Однажды, когда они все вместе пили молоко и радовались своей домовитой жизни, Лене вдруг сказала мечтательным тоном: «А что же будет, когда придет зима?»

Никто не ответил. Роберт засмеялся, Гольдмунд странно смотрел перед собой. Постепенно Лене заметила, что никто не думает о зиме, никто не собирается всерьез и надолго оставаться на одном месте, что дом — никакой не дом, что она попала к бродяге. Она повесила голову. Тогда Гольдмунд сказал ей шутливо и ободряюще, как ребенку:

— Ты — дочь крестьянина, Лене, а они беспокоятся наперед. Не бойся, ты опять найдешь дом, когда кончится чума, не вечно же ей быть. Тогда вернешься к родителям, или кто там у тебя еще есть, или пойдешь опять в город в прислуги, и у тебя будет кусок хлеба. Сейчас же лето, а повсюду смерть, и здесь хорошо всем нам. Поэтому мы останемся здесь столько, сколько нам захочется.

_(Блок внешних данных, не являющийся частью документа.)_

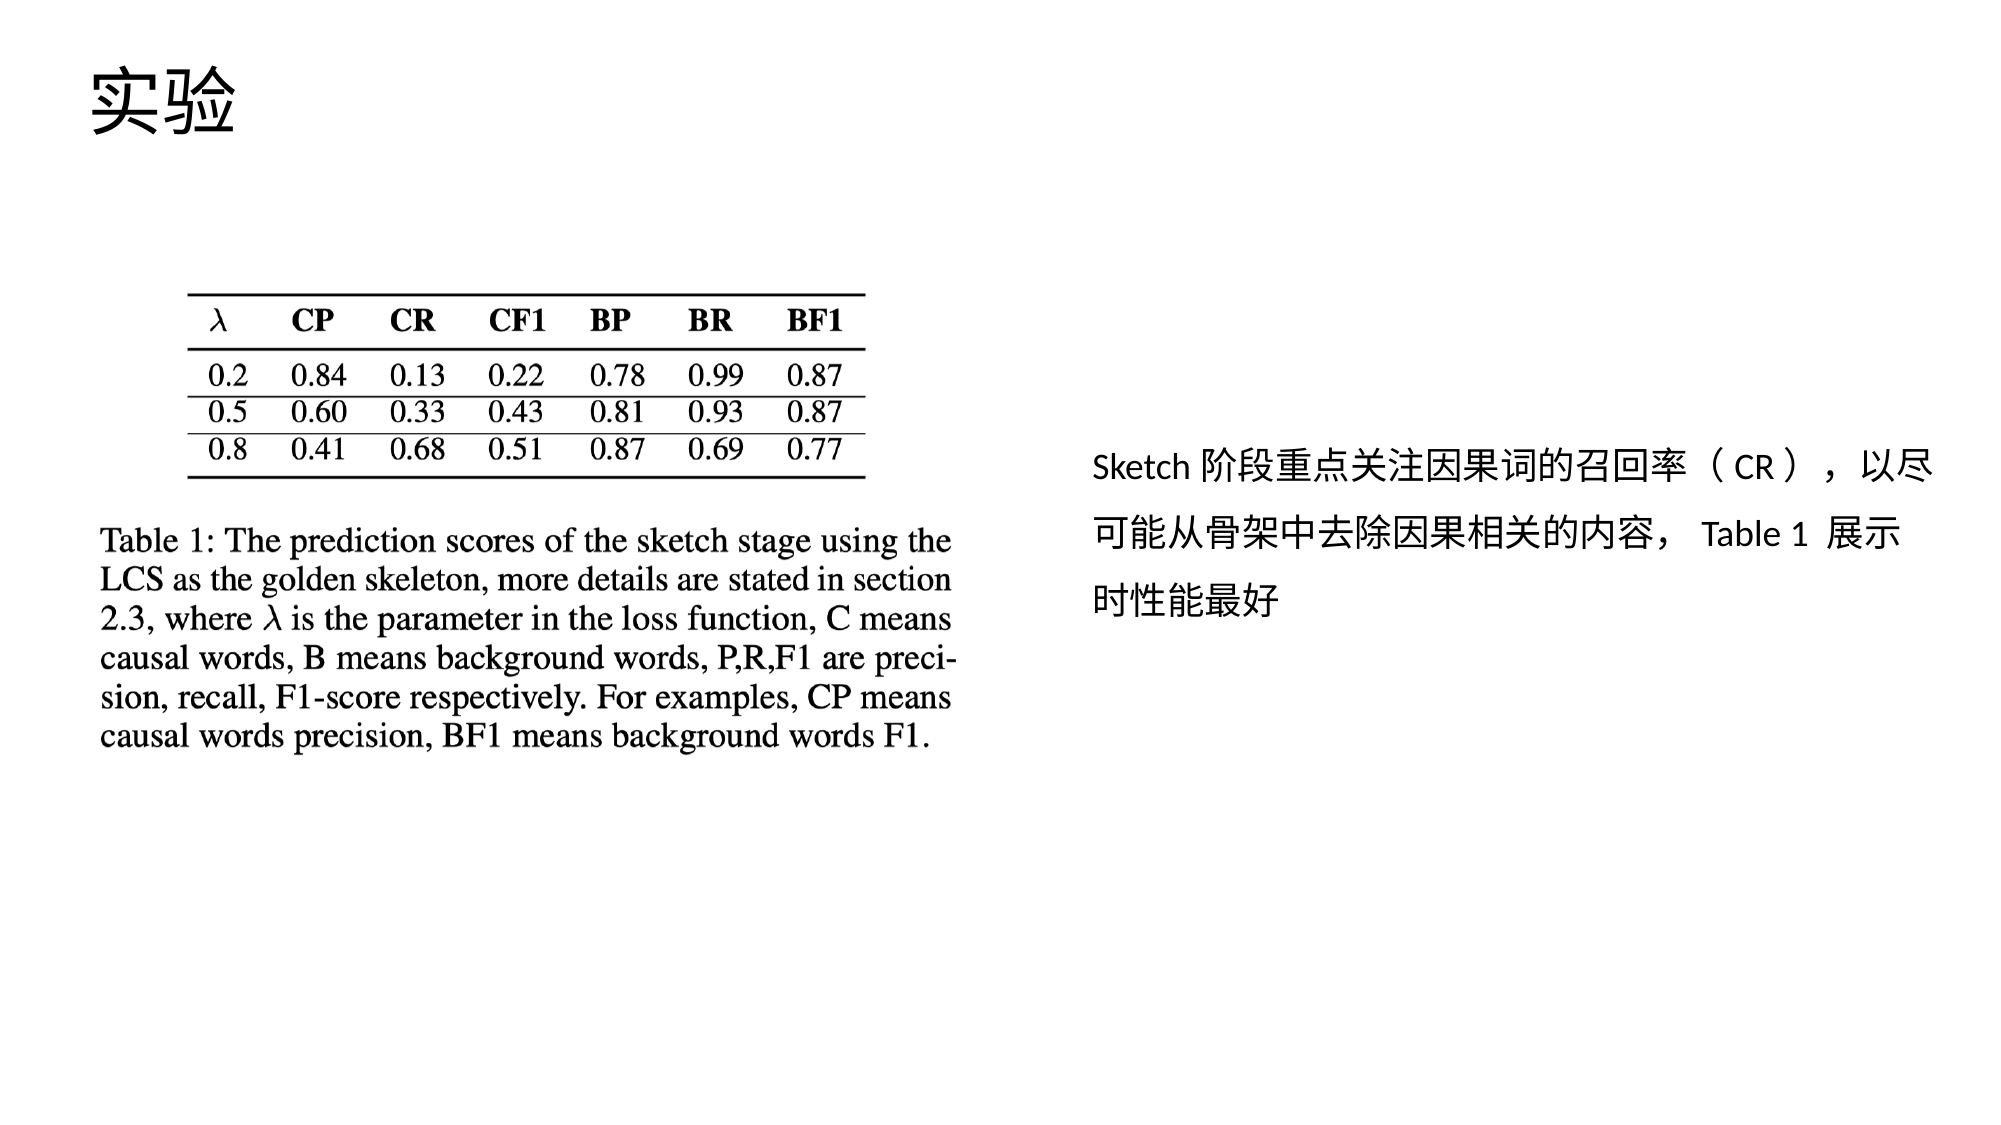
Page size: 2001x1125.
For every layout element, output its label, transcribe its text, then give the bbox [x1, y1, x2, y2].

title 实验 [72, 15, 1358, 195]
picture [72, 262, 988, 781]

— А потом? — крикнула Лене яростно. — Потом все кончится? И ты уйдешь? А я?

Гольдмунд взял ее длинную косу и слегка потянул за нее.

— Милое глупое дитя, — проговорил он, — ты уже забыла прислужников смерти, и вымершие дома, и огромную яму у ворот города, где горели костры? Ты должна быть рада, что не лежишь там в яме и дождь не льет на твою одежду. Подумай о том, чего ты избежала, о том, что драгоценная жизнь еще есть в твоем теле и ты можешь смеяться и петь.

Она еще не была довольна.

— Но я не хочу опять уходить, — жаловалась она, — и не хочу отпускать тебя, нет. Нельзя же радоваться, коли знаешь, что все скоро кончится и пройдет!

Еще раз ответил Гольдмунд дружелюбно, но со скрытой угрозой в голосе:

— Над этим, малышка Лене, уже ломали головы все мудрецы и святые. Нет счастья, которое длится долго. Если же то, что у нас есть сейчас, для тебя недостаточно и больше не радует, я в тот же час подожгу хижину, и каждый из нас пойдет своей дорогой. Давай-ка по-хорошему, Лене, достаточно поговорили.

На том и остановились, и она сдалась, но тень упала на ее радость.